• **EXERCISE**:
Whenever a line of the listing contains the string "menjadi", return that line.

• **LISTED ENTRIES**:
────────────────────────────────────────

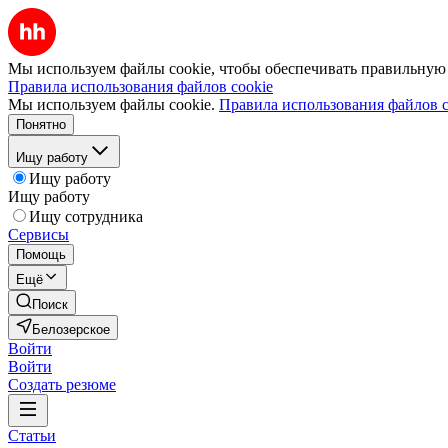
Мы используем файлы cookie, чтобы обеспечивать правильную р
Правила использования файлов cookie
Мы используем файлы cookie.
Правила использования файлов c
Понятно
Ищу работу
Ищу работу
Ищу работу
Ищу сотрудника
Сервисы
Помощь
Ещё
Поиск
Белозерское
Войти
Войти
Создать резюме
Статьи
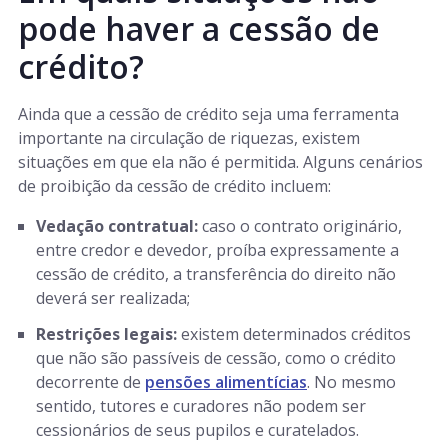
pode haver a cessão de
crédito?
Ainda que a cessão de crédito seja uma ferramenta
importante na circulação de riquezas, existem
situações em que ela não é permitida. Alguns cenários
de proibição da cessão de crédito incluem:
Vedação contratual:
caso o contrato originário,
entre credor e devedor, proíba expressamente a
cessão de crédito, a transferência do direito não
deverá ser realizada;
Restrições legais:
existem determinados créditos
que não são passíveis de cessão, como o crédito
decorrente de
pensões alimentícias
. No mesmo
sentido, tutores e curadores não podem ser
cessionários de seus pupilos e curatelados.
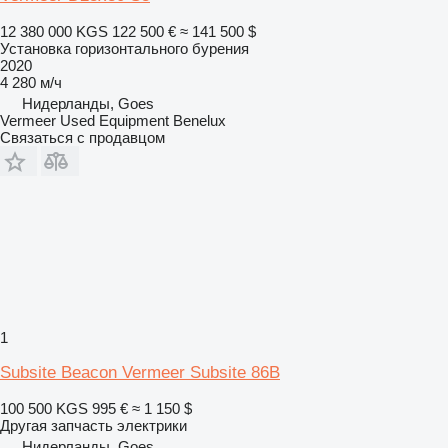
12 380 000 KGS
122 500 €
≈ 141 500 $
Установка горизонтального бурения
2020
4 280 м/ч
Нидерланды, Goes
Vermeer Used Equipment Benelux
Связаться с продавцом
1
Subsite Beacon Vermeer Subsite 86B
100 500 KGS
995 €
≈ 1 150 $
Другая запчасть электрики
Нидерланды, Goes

────────────────────────────────────────

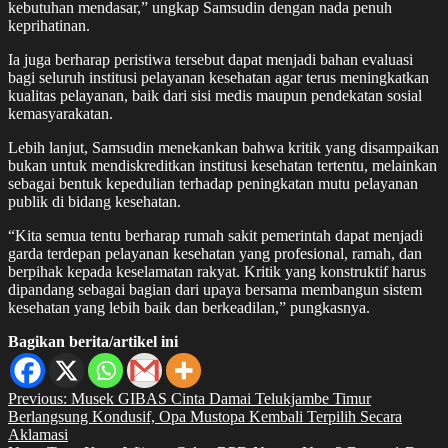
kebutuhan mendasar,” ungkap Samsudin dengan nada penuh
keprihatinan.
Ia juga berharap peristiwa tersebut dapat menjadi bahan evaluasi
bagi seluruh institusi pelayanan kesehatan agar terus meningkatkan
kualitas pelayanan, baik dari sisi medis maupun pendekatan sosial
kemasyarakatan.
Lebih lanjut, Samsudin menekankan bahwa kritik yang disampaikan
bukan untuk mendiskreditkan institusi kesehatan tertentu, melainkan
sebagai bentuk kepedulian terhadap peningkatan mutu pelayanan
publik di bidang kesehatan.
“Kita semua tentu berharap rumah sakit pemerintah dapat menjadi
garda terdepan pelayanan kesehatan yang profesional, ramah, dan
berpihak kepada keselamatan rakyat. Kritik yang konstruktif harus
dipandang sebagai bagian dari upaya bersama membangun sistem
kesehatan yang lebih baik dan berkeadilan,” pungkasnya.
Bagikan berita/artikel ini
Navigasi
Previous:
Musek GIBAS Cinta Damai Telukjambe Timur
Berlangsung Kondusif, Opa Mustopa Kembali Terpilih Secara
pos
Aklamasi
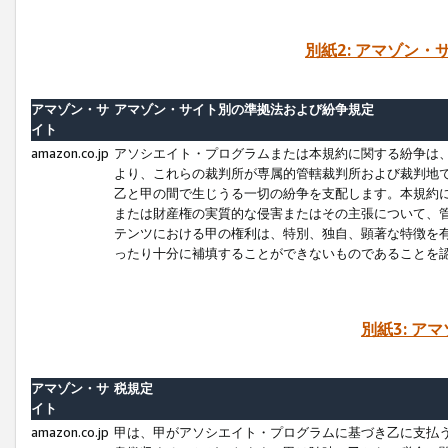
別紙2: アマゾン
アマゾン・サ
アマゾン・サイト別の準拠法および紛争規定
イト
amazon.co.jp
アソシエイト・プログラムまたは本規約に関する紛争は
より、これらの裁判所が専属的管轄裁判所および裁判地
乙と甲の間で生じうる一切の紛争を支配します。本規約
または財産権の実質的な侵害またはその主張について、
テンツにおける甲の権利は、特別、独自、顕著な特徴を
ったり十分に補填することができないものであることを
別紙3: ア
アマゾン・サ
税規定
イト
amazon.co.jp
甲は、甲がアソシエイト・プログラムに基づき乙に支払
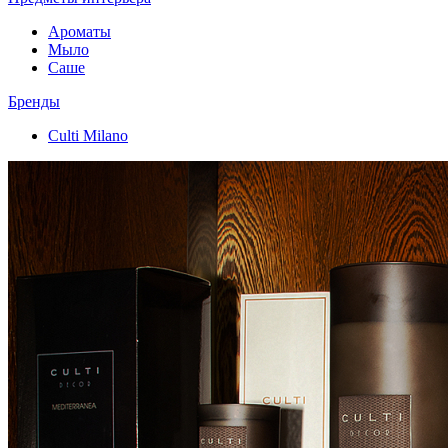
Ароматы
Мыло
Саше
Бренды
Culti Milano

────────────────────────────────────────

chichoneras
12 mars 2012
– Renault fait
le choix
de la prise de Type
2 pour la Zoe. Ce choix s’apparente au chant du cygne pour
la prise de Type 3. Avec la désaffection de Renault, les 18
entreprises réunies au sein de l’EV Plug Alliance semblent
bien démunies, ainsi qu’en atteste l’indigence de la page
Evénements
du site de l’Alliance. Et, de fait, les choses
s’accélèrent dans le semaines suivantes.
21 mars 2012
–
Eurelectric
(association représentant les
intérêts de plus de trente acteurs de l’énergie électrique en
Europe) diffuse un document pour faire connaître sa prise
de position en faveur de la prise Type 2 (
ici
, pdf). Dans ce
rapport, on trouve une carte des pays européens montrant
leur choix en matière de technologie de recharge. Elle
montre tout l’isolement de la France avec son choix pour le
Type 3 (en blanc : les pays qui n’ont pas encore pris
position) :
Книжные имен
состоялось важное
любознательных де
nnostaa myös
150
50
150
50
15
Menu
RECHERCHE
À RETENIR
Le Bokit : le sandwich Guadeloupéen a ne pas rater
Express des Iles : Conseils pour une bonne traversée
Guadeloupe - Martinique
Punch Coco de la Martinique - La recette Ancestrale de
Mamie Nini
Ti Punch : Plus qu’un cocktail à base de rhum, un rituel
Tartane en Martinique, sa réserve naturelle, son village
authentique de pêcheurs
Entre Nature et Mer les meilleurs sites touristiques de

────────────────────────────────────────

• **OUTPUT BELOW**:
Ia juga berharap peristiwa tersebut dapat menjadi bahan evaluasi
“Kita semua tentu berharap rumah sakit pemerintah dapat menjadi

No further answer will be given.